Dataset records
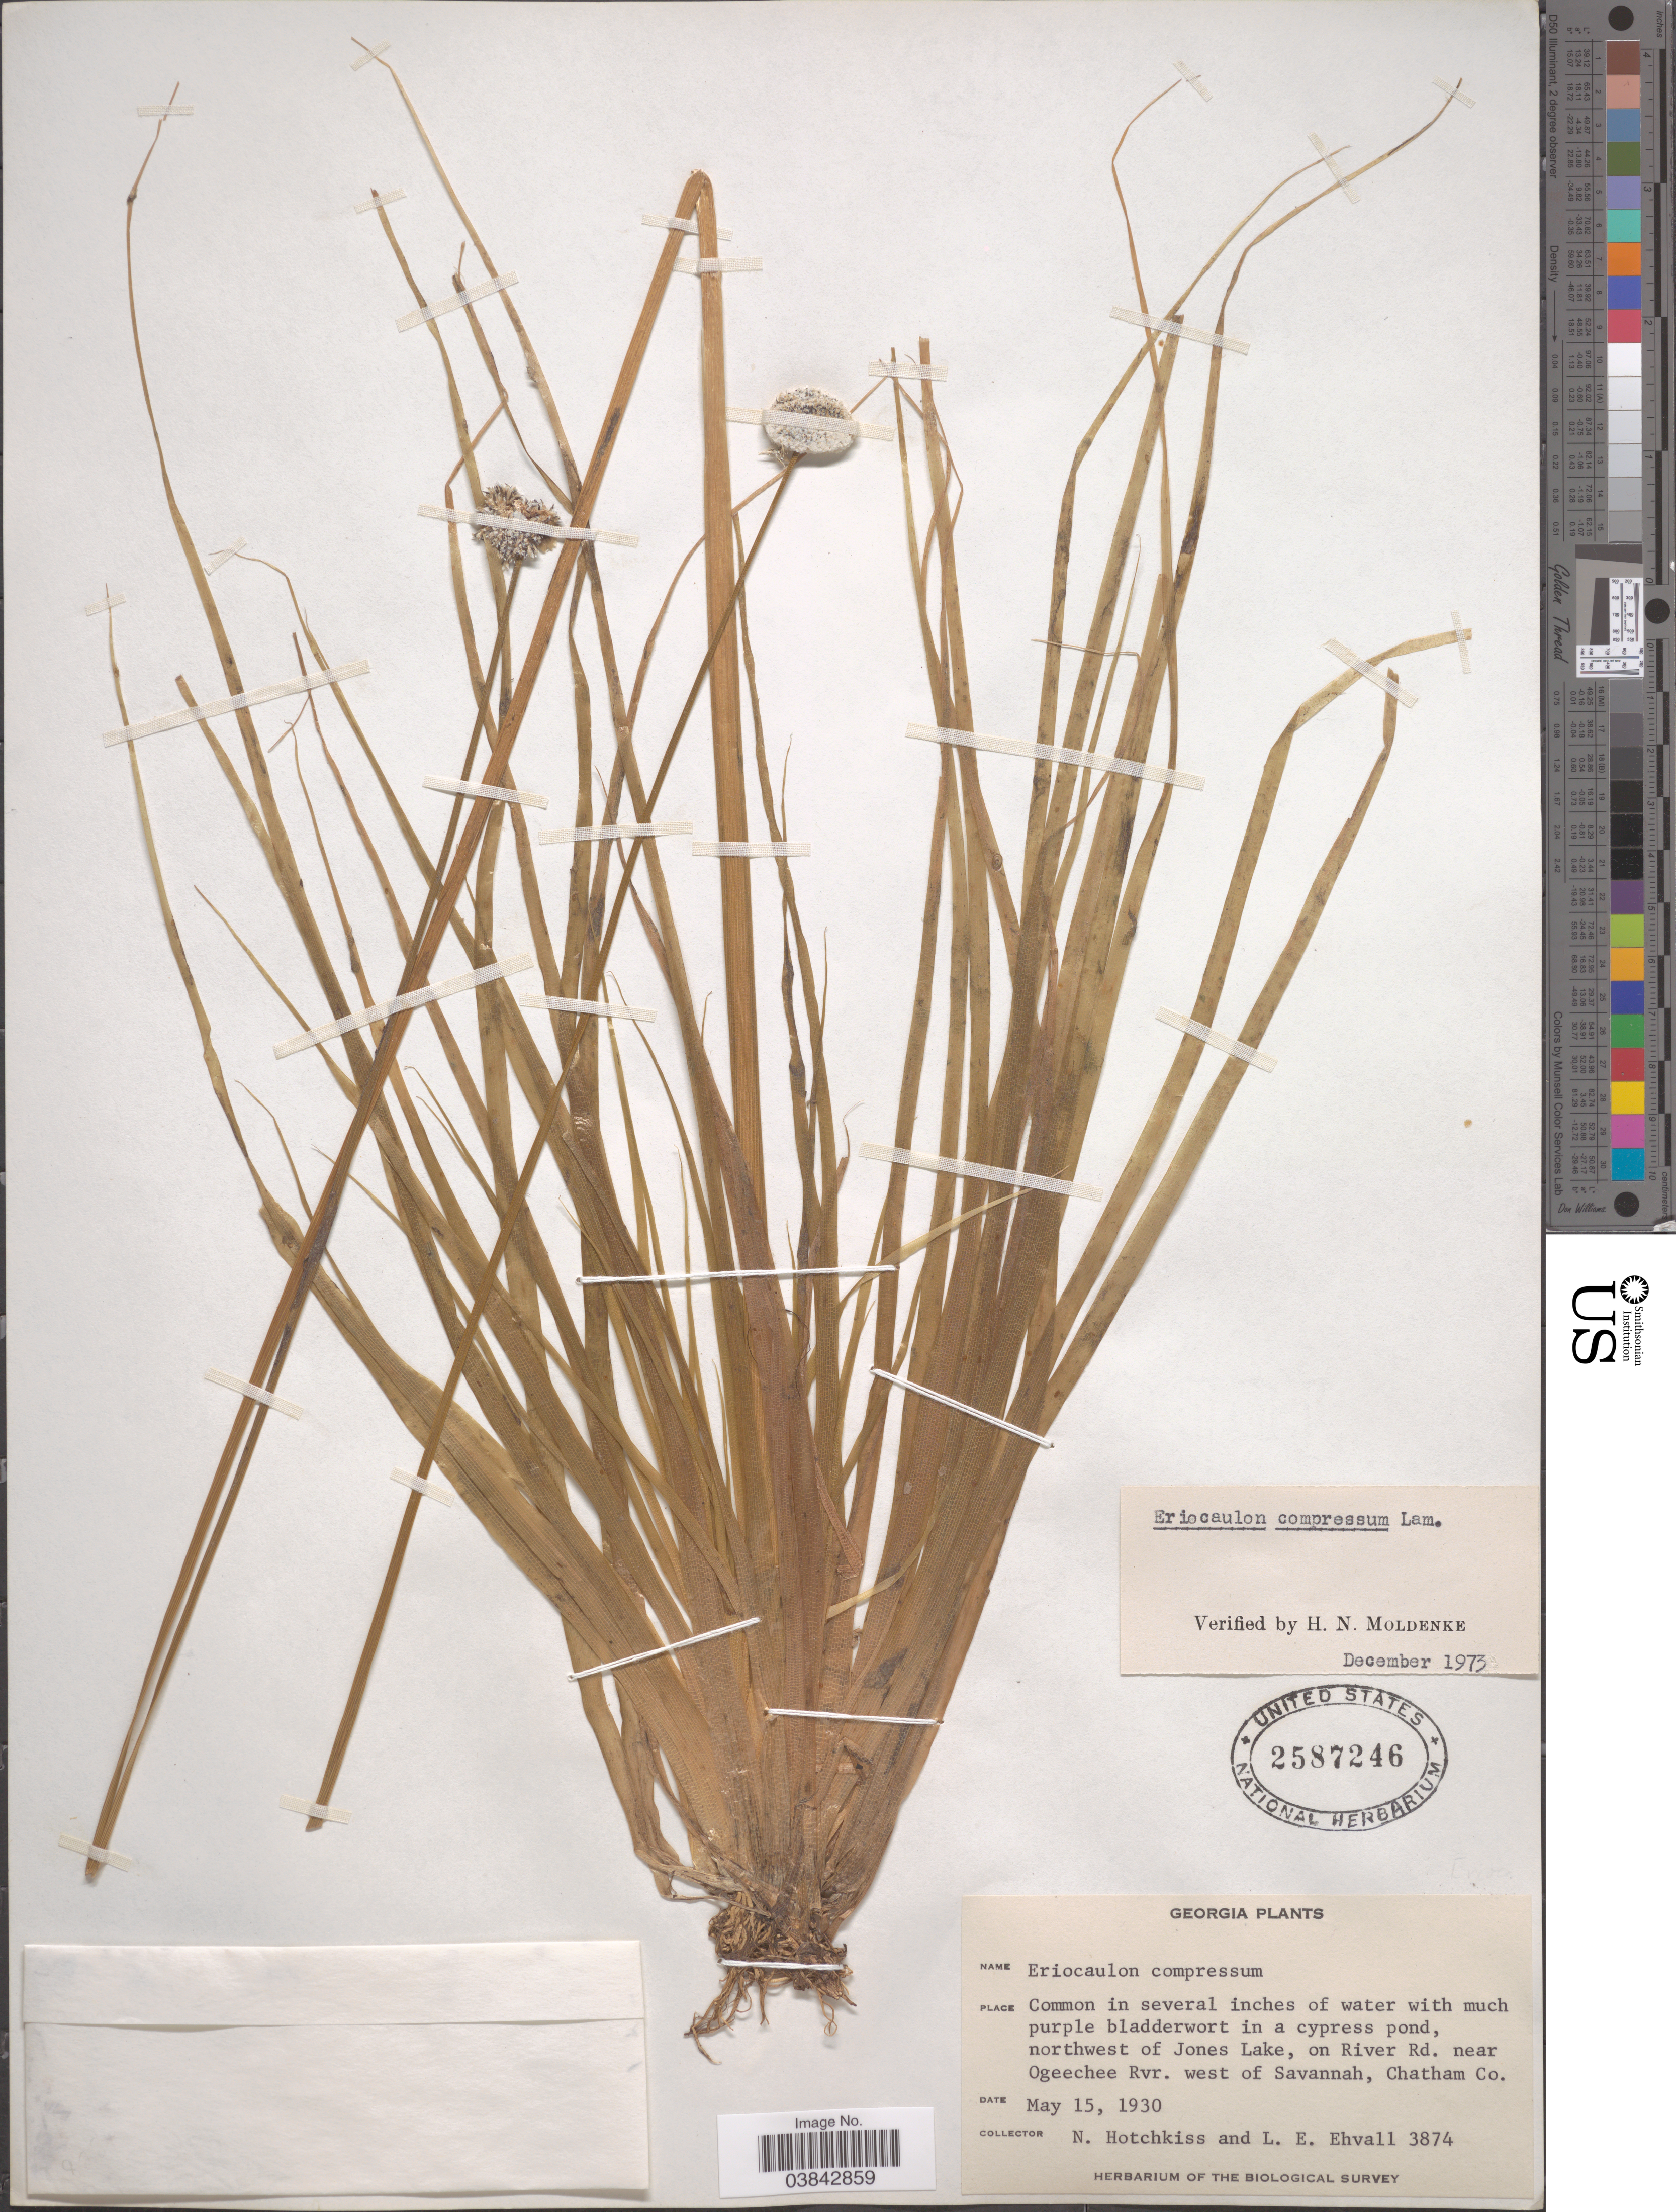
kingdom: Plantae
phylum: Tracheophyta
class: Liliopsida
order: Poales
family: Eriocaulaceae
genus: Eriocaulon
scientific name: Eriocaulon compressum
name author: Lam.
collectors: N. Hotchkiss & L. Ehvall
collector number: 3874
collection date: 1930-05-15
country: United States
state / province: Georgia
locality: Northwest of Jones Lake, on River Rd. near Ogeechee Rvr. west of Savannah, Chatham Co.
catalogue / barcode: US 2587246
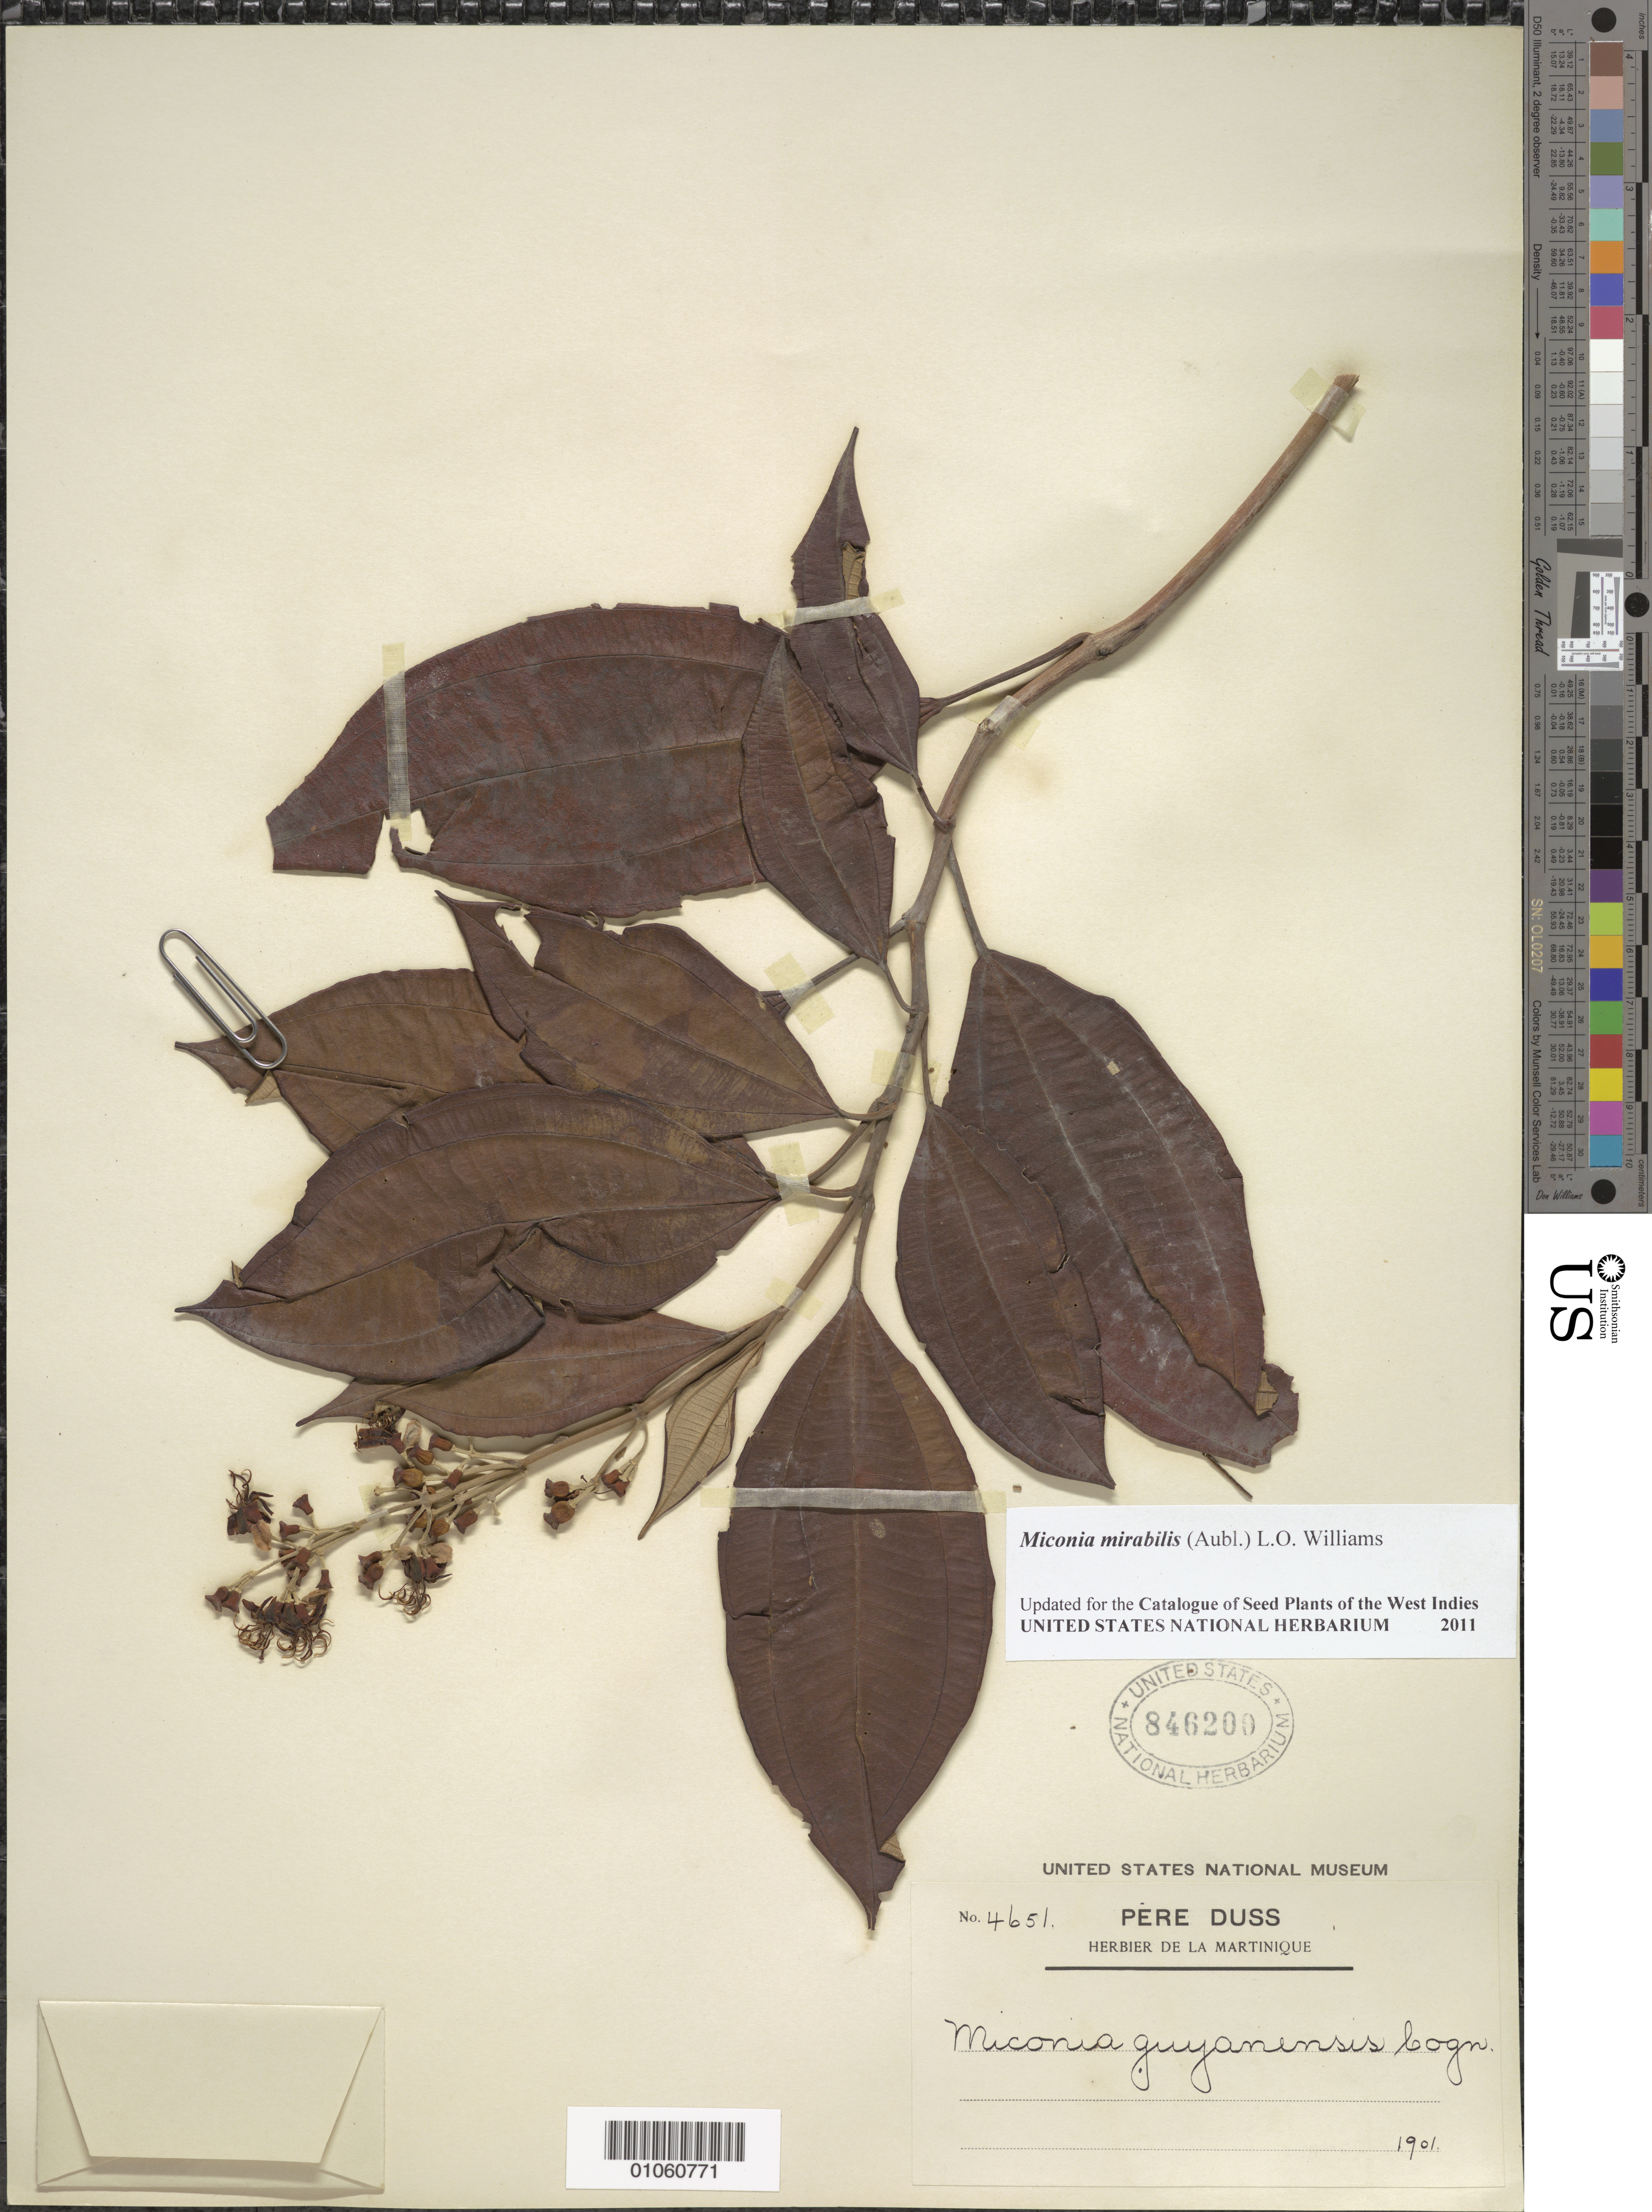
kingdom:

Problem to solve - Write out all the records again with "catalogue" switched to "catalog" and everything else unchanged. Leave the pictures out of your answer.

Finished exercise -
kingdom: Plantae
phylum: Tracheophyta
class: Liliopsida
order: Poales
family: Eriocaulaceae
genus: Eriocaulon
scientific name: Eriocaulon compressum
name author: Lam.
collectors: N. Hotchkiss & L. Ehvall
collector number: 3874
collection date: 1930-05-15
country: United States
state / province: Georgia
locality: Northwest of Jones Lake, on River Rd. near Ogeechee Rvr. west of Savannah, Chatham Co.
catalog / barcode: US 2587246
kingdom:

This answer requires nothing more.